**AIM OF THE TASK:**
Please count the lines of the data that contain "mama" and state only the total.

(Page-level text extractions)
· · · · ·

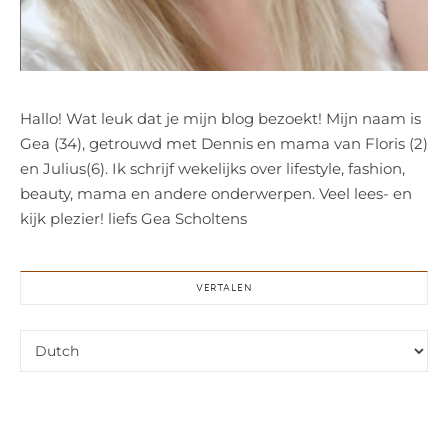
Hallo! Wat leuk dat je mijn blog bezoekt! Mijn naam is
Gea (34), getrouwd met Dennis en mama van Floris (2)
en Julius(6). Ik schrijf wekelijks over lifestyle, fashion,
beauty, mama en andere onderwerpen. Veel lees- en
kijk plezier! liefs Gea Scholtens
VERTALEN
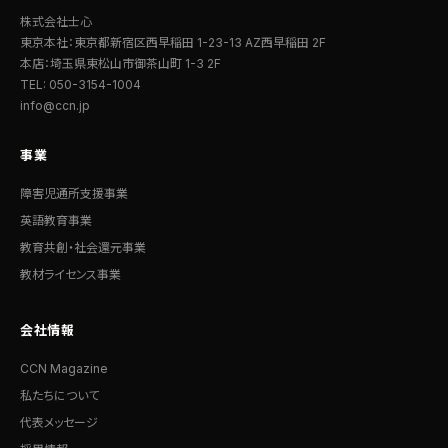
株式会社士心
東京本社：東京都新宿区西早稲田 1-23-13 AZ西早稲田 2F
本店：埼玉県東松山市御茶山町 1-3 2F
TEL: 050-3154-1004
info@ccn.jp
事業
障害児通所支援事業
英語教育事業
教育共創・社会還元事業
教材ライセンス事業
会社情報
CCN Magazine
私たちについて
代表メッセージ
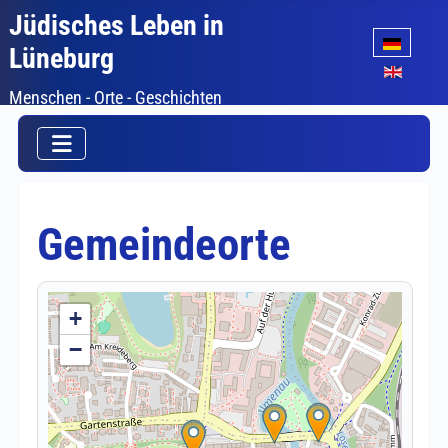
Jüdisches Leben in
Sprache auswäh
Lüneburg
Menschen - Orte - Geschichten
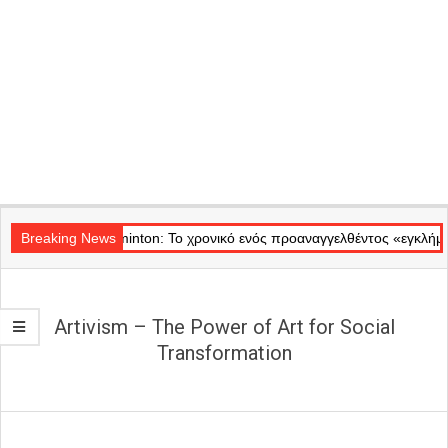
Secondary
Θέατρο Badminton: Το χρονικό ενός προαναγγελθέντος «εγκλήματος» στ
Navigation
Breaking News
Menu
Artivism – The Power of Art for Social
Transformation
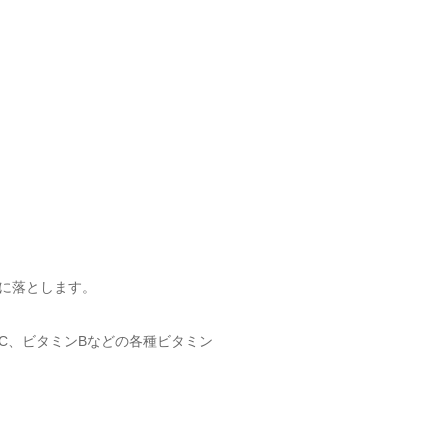
に落とします。
C、ビタミンBなどの各種ビタミン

· · · · ·

**ANSWER BELOW:**
2